How to Read the Mind of Your Market Without a Psychology Degree
When independently building an enterprise, understanding the thought pattern of those you market towards is one of your top tasks to complete. Ideally, you’ve already established a decent understanding of the individuals who you’re going to be marketing toward, however it’s not exactly easy. When a psychology degree is mentioned as a manner of getting up to a good level of mind analysis for marketing, it isn’t a joke. With that said, just a simple overview of the way people behave and most importantly think can set you on the right path to knowing the mind of your market better and increasing the effectiveness of your advertising.

Appreciate The Animal
Greenhorn entrepreneurs, especially ones that are operating on absolute independence, tend to give their consumers too much credit when it comes to the way they think. The reliance on their money to be successful turns customers into quasi-gods we feel the urge to please. In doing so, we tend to think every customer who considers our brand has the thought process of a Consumer Reports tester. The result is that we spend far too much time trying to get people to focus on the very cerebral aspects of choosing our products and services. An example would be an internet marketing firm spending their time designing a website and churning out social media touch points that focus entirely on the ways in which search optimization works and so on. All the while they forget the basics for why people would consult such a service in the first place.

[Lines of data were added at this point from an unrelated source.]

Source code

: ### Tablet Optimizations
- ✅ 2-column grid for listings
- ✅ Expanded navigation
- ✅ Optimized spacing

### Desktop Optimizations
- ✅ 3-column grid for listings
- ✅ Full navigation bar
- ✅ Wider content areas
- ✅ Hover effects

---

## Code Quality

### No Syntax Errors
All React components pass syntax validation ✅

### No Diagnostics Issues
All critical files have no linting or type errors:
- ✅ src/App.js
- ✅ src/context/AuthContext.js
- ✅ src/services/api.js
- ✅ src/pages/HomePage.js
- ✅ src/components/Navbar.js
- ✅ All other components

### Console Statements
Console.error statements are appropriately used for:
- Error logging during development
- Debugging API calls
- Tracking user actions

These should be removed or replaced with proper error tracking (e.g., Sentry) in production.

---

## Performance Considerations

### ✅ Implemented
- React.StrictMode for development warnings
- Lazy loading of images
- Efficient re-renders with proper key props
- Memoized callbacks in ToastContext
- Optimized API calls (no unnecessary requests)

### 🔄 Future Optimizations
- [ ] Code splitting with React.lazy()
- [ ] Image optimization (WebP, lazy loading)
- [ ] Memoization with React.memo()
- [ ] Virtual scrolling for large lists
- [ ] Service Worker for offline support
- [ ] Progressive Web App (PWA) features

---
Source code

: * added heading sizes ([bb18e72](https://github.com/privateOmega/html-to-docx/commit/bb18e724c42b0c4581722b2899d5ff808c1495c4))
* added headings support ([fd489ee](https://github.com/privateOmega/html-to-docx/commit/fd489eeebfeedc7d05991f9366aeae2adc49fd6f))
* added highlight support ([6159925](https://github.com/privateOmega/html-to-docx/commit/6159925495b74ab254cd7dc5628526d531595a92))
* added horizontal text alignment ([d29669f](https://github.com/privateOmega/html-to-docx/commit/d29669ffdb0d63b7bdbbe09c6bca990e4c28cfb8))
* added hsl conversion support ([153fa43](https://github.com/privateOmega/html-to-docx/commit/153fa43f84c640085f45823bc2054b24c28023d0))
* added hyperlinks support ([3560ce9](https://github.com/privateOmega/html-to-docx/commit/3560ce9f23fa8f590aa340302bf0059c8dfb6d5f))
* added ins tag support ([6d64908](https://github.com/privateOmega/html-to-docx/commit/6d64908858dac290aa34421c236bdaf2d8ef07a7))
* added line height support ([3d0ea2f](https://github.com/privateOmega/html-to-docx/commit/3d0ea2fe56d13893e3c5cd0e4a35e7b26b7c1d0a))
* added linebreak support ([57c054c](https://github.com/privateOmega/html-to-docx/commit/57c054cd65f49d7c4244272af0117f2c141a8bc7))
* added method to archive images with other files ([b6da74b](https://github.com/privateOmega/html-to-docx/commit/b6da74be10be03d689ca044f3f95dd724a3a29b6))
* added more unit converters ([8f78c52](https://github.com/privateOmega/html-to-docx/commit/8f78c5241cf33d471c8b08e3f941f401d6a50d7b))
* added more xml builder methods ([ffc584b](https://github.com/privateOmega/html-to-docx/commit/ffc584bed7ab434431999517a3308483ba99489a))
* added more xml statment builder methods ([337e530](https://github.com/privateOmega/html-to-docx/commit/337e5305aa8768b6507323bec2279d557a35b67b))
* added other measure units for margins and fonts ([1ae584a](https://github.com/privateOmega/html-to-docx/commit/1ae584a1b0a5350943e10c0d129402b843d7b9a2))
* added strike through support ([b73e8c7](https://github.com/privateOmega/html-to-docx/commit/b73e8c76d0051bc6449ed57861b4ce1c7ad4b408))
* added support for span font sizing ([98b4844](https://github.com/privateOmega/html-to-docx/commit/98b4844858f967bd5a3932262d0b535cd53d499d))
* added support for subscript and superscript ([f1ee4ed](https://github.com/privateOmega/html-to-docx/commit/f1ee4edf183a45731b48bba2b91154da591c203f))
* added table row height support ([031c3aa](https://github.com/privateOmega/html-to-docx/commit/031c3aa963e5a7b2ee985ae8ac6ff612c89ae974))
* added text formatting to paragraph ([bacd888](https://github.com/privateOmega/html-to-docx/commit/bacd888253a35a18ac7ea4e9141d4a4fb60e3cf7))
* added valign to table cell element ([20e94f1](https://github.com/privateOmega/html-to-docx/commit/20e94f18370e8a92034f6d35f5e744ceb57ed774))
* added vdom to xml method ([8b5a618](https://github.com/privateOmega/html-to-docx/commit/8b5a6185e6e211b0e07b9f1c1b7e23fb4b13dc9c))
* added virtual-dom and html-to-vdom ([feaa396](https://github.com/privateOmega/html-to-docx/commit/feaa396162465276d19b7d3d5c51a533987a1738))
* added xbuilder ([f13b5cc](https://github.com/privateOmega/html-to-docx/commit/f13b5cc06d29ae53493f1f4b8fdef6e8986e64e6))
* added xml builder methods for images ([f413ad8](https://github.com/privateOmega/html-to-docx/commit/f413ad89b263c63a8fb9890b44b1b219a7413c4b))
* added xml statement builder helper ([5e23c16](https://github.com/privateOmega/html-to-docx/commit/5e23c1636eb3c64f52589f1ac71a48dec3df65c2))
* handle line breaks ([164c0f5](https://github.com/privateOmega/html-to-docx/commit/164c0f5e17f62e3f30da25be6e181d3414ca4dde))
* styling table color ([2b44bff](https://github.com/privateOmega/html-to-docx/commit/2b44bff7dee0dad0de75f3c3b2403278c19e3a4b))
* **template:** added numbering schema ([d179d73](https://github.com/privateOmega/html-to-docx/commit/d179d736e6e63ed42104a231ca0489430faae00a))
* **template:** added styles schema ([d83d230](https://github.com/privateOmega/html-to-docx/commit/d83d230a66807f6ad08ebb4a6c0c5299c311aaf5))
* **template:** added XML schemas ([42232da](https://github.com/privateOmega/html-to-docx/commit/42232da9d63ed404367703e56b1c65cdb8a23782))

Never forget what drives the overwhelming majority of human decision making: primal needs. At the end of the day, people are almost exclusively preoccupied with making sure basic needs are met. This is the theory that drives the writings and work of economist Stephen Levitt, co-author of the New York Times bestseller Freakonomics, which deals directly with a reexamination of the global economy based on understanding human decision making in this context.
But back to the example. Search engine optimization is an interesting subject. But what is the typical person or company looking for someone who knows SEO trying to accomplish? Typically it’s not to learn the ropes, but to have basic business ambitions met. Those ambitions are based, more times than not, on the immediate primal urges of the business owners: typically not enough money is being made, which is leading to a perceived lower quality of life for those working at the company. The drive toward your business is oftentimes based on the most simple of desires, ones that appeal to the animal tendencies within us all.
Establish Effective Advertising
Based on new found appreciation for the basic workings of the human brain, your marketing should be far more simpler than it otherwise would. Appeal to basic tenets of life; needs versus wants. No matter what your trade, there’s undoubtedly a primal urge that props it up or otherwise it wouldn’t exist. Finding that urge and exploiting it for the bettering of your marketing is key to succeeding as a start-up entrepreneur. People are always going to be much more concerned about the livelihood of their families than the ins and outs of a particular profession or business.
Little can be gained from over-analyzing the basic thoughts of those you market towards. Their reasoning for consulting your goods or services is something as simple as wanting to live in a more climate controlled home or have a more reliable means to travel to work. Overly sophisticated marketing campaigns, especially for those just starting out, can easily leave your market with nothing to go on but their intellect, which may or may not be an adequate enough of a source of decision. Instead, focus your marketing on the heart and on the gut. These places are where the majority of business decisions come from in the first place.